Preparing for the NIS2 Directive: A lawyer’s perspective

Q: What is the purpose of the NIS2 Directive, why is it needed and what outcomes are regulators trying to achieve? 

As its name suggests, NIS2 follows from the original EU Directive on network security, adopted in 2016. The original Directive laid down the basis for the first common cybersecurity standards among EU Member States. NIS2 recognizes the growing importance of protecting essential digital data and services. 

NIS2 aims to ensure common, high levels of cybersecurity across the EU’s networks and information systems, particularly those that provide essential services to critical sectors, such as gas and electricity distribution networks, transport networks, or banking and financial infrastructures.

Q: What key obligations does the NIS2 Directive place on businesses in scope? 

NIS2 is a Directive, which is a type of EU legislation used to set minimum standards and/or mandate an outcome. A Directive gives the Member States the freedom to reach (or exceed, should they wish to) such standards or goals in whichever way they see fit. As such, it doesn’t impose direct obligations on private operators but does set out the broad lines of the national measures that the Member States must adopt by 17 October 2024. 

For businesses in scope, the key aspect will be the implementation of the cyber security risk management measures and reporting obligations, which will require entities in scope to:

Adopt, and train management on, cybersecurity management measures, which must include, at a minimum, under Article 21 of the Directive:

• Risk analysis and information systems security policies.
• Incident handling.
• Business continuity, such as backup management and disaster recovery, and crisis management.
•   Supply chain security, including security-related aspects concerning the relationships between each entity and its direct suppliers’ or service providers’ security in network and information systems acquisition, development and maintenance, including vulnerability handling and disclosure.
• Policies and procedures to assess the effectiveness of cybersecurity risk-management measures.
• Basic cyber hygiene practices and cybersecurity training.
• Policies and procedures regarding the use of cryptography and, where appropriate, encryption.
• Human resources security, access control policies and asset management.
•   The use of multi-factor authentication or continuous authentication solutions, secured voice, video and text communications and secured emergency communication systems within the entity, where appropriate.
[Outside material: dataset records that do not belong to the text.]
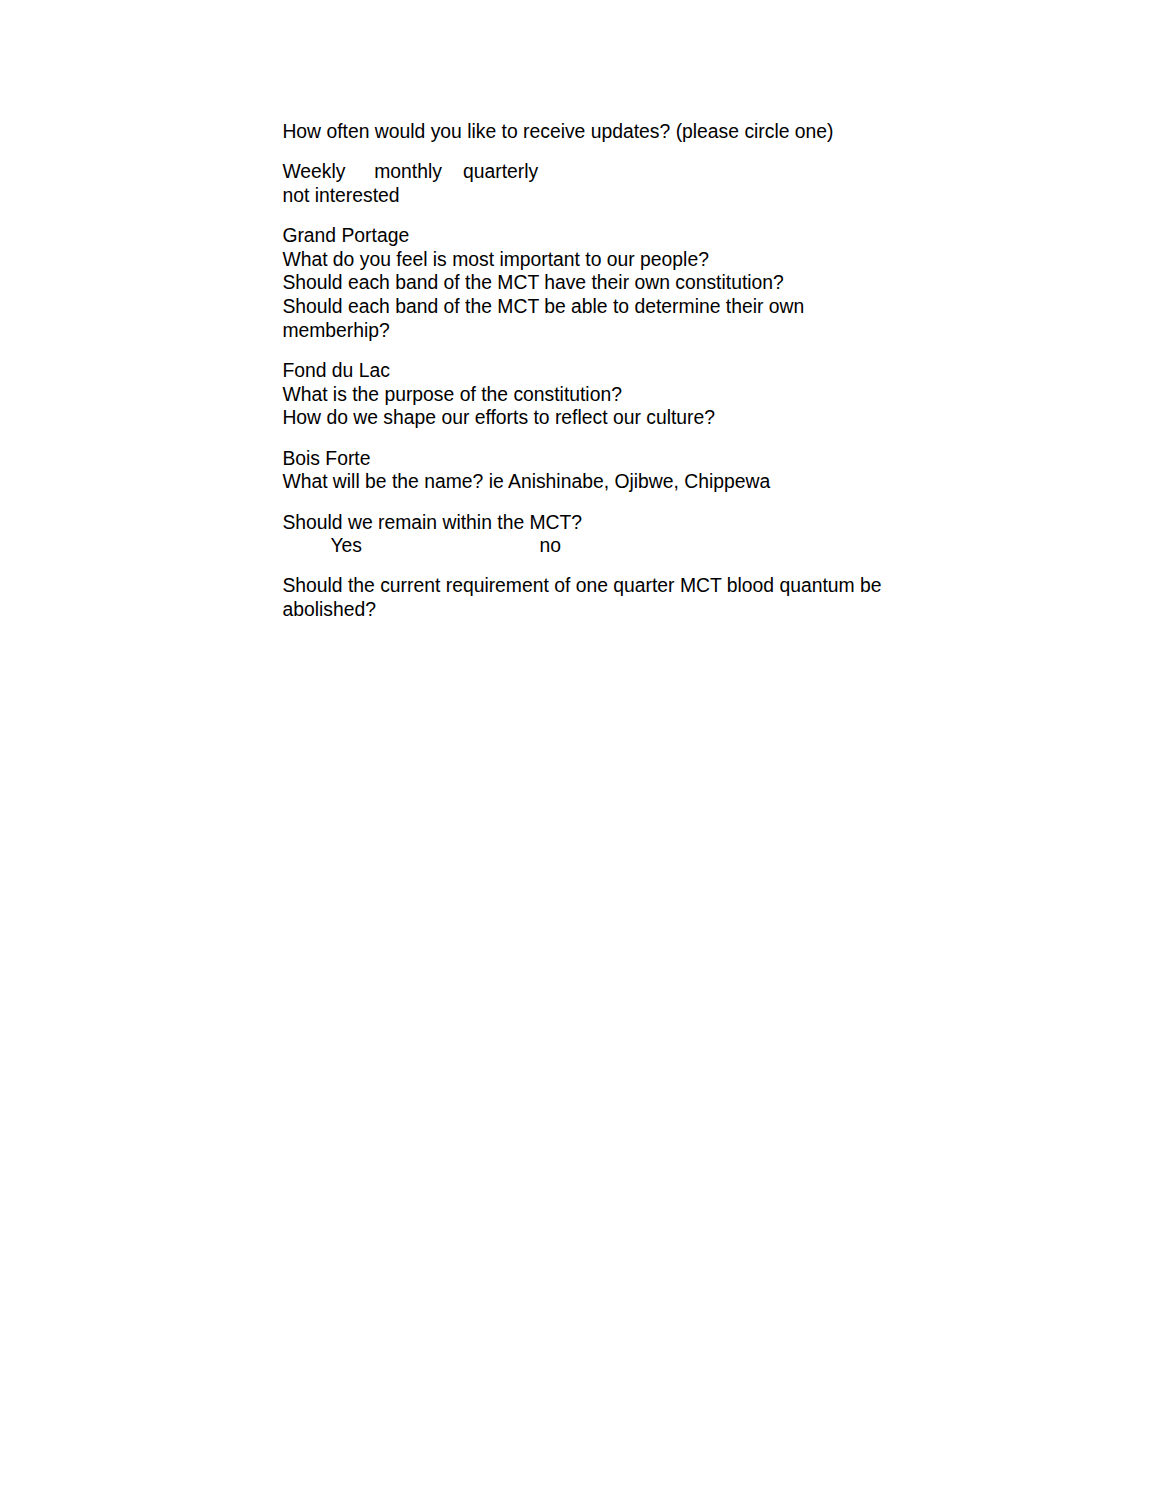How often would you like to receive updates? (please circle one)
Weekly monthly quarterly
not interested
Grand Portage
What do you feel is most important to our people?
Should each band of the MCT have their own constitution?
Should each band of the MCT be able to determine their own memberhip?
Fond du Lac
What is the purpose of the constitution?
How do we shape our efforts to reflect our culture?
Bois Forte
What will be the name? ie Anishinabe, Ojibwe, Chippewa
Should we remain within the MCT?
Yes no
Should the current requirement of one quarter MCT blood quantum be abolished?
Businesses must also notify the competent authorities of any significant cybersecurity incident (on this point, the Commission has recently published its draft implementing regulation setting out the criteria for “significant incidents”, which you can consult here).
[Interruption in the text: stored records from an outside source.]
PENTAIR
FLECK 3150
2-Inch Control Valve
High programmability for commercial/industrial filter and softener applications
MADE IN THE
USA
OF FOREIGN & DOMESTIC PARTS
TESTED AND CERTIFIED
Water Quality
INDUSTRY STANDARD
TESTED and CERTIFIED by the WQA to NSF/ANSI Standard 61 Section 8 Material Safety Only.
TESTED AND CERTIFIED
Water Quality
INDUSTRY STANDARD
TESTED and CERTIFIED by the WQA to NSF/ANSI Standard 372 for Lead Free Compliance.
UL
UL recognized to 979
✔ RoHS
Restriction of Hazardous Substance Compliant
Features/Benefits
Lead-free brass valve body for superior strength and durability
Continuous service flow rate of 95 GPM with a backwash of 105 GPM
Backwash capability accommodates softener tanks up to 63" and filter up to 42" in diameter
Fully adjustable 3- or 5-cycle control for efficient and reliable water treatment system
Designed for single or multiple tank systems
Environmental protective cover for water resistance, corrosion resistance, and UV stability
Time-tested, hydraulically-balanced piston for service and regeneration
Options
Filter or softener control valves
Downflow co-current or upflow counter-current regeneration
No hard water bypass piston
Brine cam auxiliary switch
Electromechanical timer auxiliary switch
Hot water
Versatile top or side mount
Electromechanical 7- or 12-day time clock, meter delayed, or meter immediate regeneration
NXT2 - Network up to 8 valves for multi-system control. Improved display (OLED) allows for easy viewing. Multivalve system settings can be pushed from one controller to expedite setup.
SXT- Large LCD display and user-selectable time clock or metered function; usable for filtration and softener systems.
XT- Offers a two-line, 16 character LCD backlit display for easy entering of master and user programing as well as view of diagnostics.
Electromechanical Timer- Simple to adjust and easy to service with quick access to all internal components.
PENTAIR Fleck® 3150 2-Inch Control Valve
Q: What should businesses expect in terms of actual requirements imposed upon them? What should businesses consider when assessing backup and disaster recovery capabilities? 

The minimum security management measures listed above are about as much detail as we can expect at this stage – we’ll have to wait until individual Member States adopt their respective implementing legislation to know more – especially since the Directive specifically allows them to impose higher standards and requirements. The European Commission has also started publishing guidelines that will provide helpful directions – for example, the first of these documents indicates that DORA (the EU Digital Operational Resilience Act, which applies to financial entities and entered into force in 2023) is of “equivalent effect” to NIS2, therefore businesses can take inspiration from the measures recommended to comply with this sector-specific regulation in preparing for compliance with NIS2.  

From a technology perspective, to achieve the critical requirements outlined in Article 21 of the Directive, I’d advise picking a solution that provides:

Q: What advice would you give businesses as they plot a path to NIS2 compliance? 

You’ll notice that I didn’t spend much time talking about the criteria to establish whether a specific business is in scope for NIS2, even though the Directive will not apply to all businesses – the point is, that you should consider your cybersecurity strategy whether NIS2 will apply to your business or not. It just makes good business sense!

I would recommend considering the specific risks applicable to your business, the likelihood that these risks will materialize, and the potential costs in such an event, be they purely monetary, or in terms of reputation, market trust, etc. 

This can then inform the specific measures you take, and there isn’t a one-size-fits-all approach here. I’d expect any cyber security strategy to include a mix of appropriate tools to help you automate and monitor backup and security requirements, and policies and procedures to limit the human risk factor and ensure there is always a plan B.